Unexpected Multiple content Blocks Returned by LLM Inside LangGraph
I’m experiencing a behavior I can’t fully understand.
I have a langgraph project, where I my main graph, and multiple subgraphs, which consist of an agent node and tools node.
Each agent node, eventually invokes an LLM (AzureChatOpenAI, I’m experiencing it with gpt5-mini), which are automatically streamed outside by langgraph.
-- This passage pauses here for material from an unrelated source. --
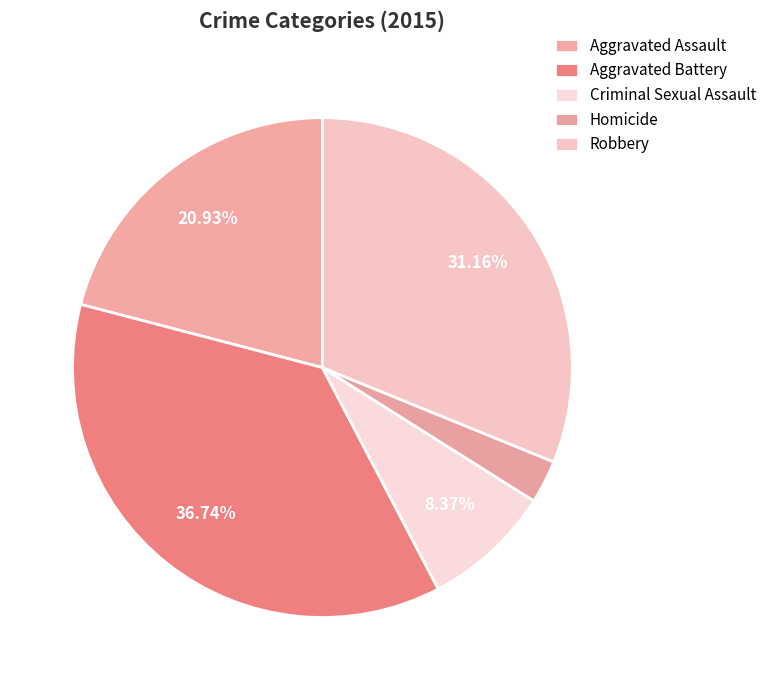

How many segments does this pie chart have?

5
I’m catching LLM responses outside, and streams them out according to some logic.
The Behavior
Occasionally, the LLM returns more than one content message, which in turn are streamed back to my UI. I’m seeing it in my langfuse traces, for example:
{
"role": "assistant",
"content": [
{
"type": "text",
"text": "Some text:\n- true: ...\n- false: ...\n\n....",
"index": 0
},
{
"type": "text",
"text": "You're right — duplicate final. Need to respond concisely. The user asked to proceed to analyze ....",
"index": 1
}
],
"additional_kwargs": {
"__openai_function_call_ids__": {
"call_Wsp5cOJi62N9ASGCjHcLzmNj": "fc_0c4a29f5fc4536db016924a12a7c208193bbd15168a0ef97cc"
}
}
}
My Streaming Logic
Now the weird thing is, I was expecting this to be filtered by my streaming mechanism, which looks like this:
for _, stream_mode, llm_response in response:
if stream_mode == StreamModes.MESSAGES:
yield from _stream_messages(out_model, message_obj, metadata)
def _stream_messages(...):
...
elif message_obj.content:
out_model.content += (
message_obj.content
if isinstance(message_obj.content, str)
else message_obj.content[0].get("text", "")
)
output_dict = out_model.model_dump()
data = json.dumps(jsonable_encoder(output_dict))
yield data + "\n"
You can see if it’s not a string I stream back only content[0], which on its face should have resulted in only the first message being streamed back to the user.
I can confirm that out_model doesn’t contain anything else relevant, and that I don’t alter its content attribute anywhere else.
My Questions
-
Why is the reasoning tokens being returned?
Can I disable them somehow from being returned to me via a param toAzureChatOpenAI? -
Why are these tokens being streamed?
I thought my streaming mechanism should only take the first message.
I tried to reproduce it locally so I can debug, but unfortunately it doesn’t happen often, so I wasn’t able to.